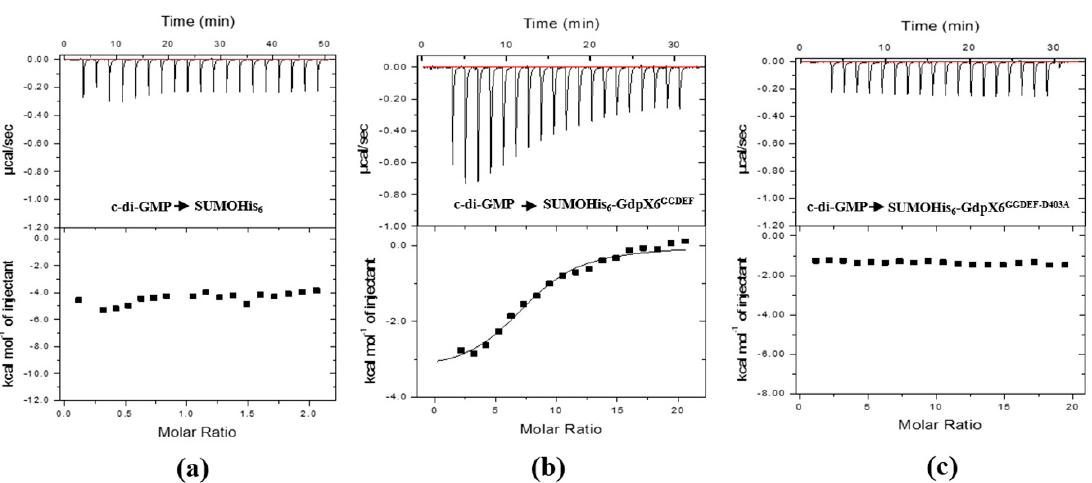
Figure 3. The binding activity of the GdpX6 with c-di-GMP were analyzed using isothermal titration calorimetry assays. The titration calorimetry of 30 µ M SUMOHis 6 , 10 µ M SUMOHis 6 -GdpX6 GGDEF , and 10 µ M SUMOHis 6 -GdpX6 GGDEF-D403A were syringed into the cell pool and 2 µ L aliquots of 300 µ M, 1 mM, or 1 mM c-di-GMP at 25 ◦ C. The c-di-GMP binding to the con- trol protein SUMOHis 6 ( a ), the recombinant proteins SUMOHis 6 -GdpX6 GGDEF ( b ) and SUMOHis 6 -GdpX6 GGDEF-D403A ( c ).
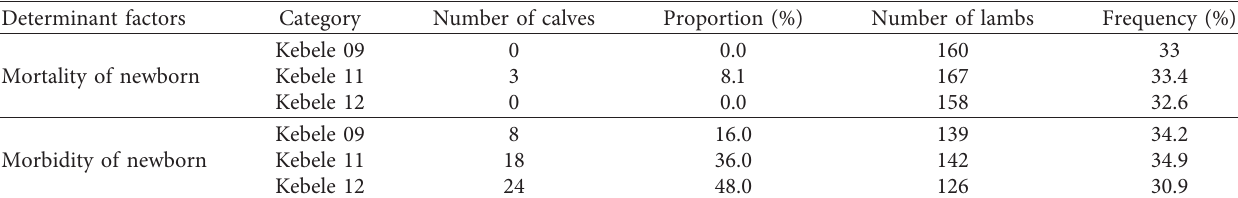
Table 2: Distribution of mortality and morbidity of newborn calf and lamb across the study villages.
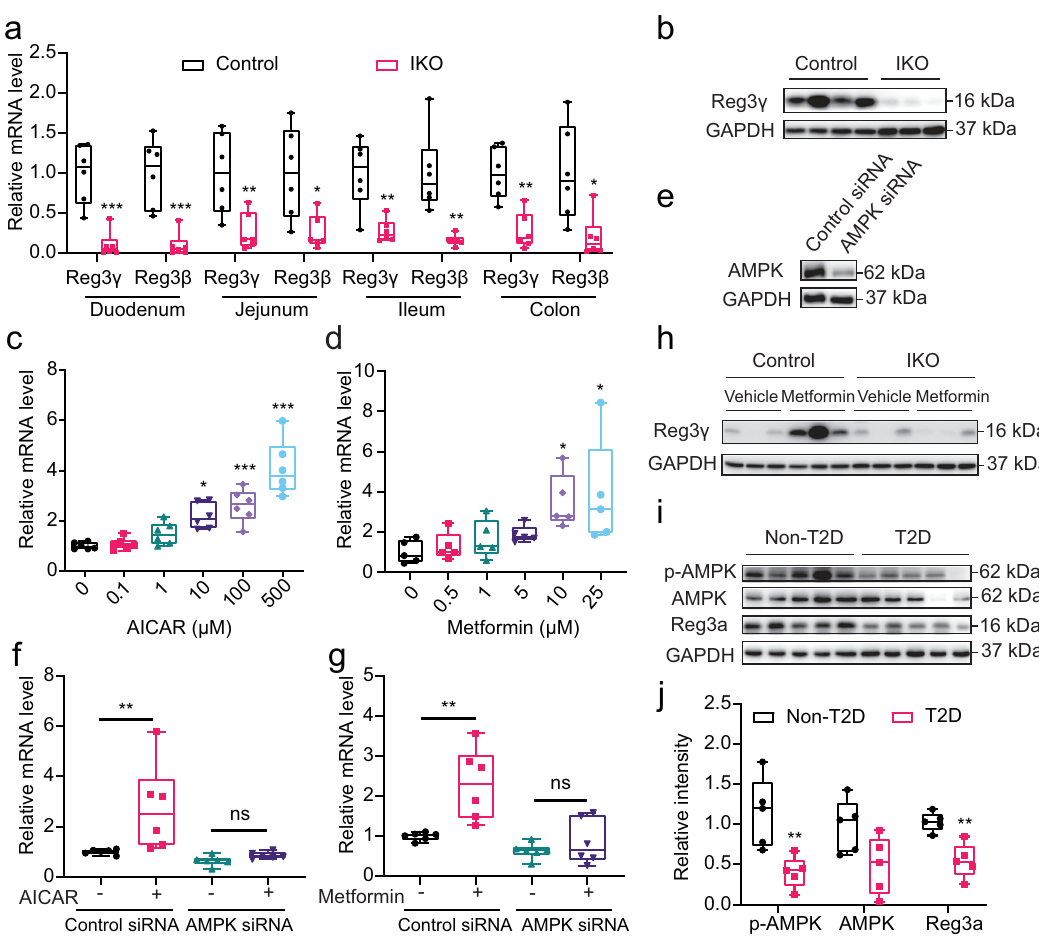
Fig. 3 Intestinal AMPK α 1 regulates the AMP Reg3. a Relative mRNA levels of Reg3 γ and Reg3 β in the duodenum, jejunum, ileum, and colon of AMPK α 1 fl / fl (Control) and AMPK α 1-IKO mice fed chow diet ( n = 6 biologically independent samples). P value: 0.0003, 0.0007, 0.0095, 0.0143, 0.0029, 0.0022, 0.0011, 0.0143. b Representative Reg3 γ protein levels in the jejunum of mice fed chow diet. c , d Relative mRNA levels of Reg3 α in HT-29 cells treated with gradient concentrations of AICAR ( c , n = 6 biologically independent samples, P value: 0.0078, 0.0004, <0.0001) and metformin ( d , n = 5 biologically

----

▶ _Problem details_
Write out again, exactly, the lines from the start of the listing up to the line containing "Table 2: Distribution", with both ends and without pictures.

▶ _Written solution_
Figure 3. The binding activity of the GdpX6 with c-di-GMP were analyzed using isothermal titration calorimetry assays. The titration calorimetry of 30 µ M SUMOHis 6 , 10 µ M SUMOHis 6 -GdpX6 GGDEF , and 10 µ M SUMOHis 6 -GdpX6 GGDEF-D403A were syringed into the cell pool and 2 µ L aliquots of 300 µ M, 1 mM, or 1 mM c-di-GMP at 25 ◦ C. The c-di-GMP binding to the con- trol protein SUMOHis 6 ( a ), the recombinant proteins SUMOHis 6 -GdpX6 GGDEF ( b ) and SUMOHis 6 -GdpX6 GGDEF-D403A ( c ).
Table 2: Distribution of mortality and morbidity of newborn calf and lamb across the study villages.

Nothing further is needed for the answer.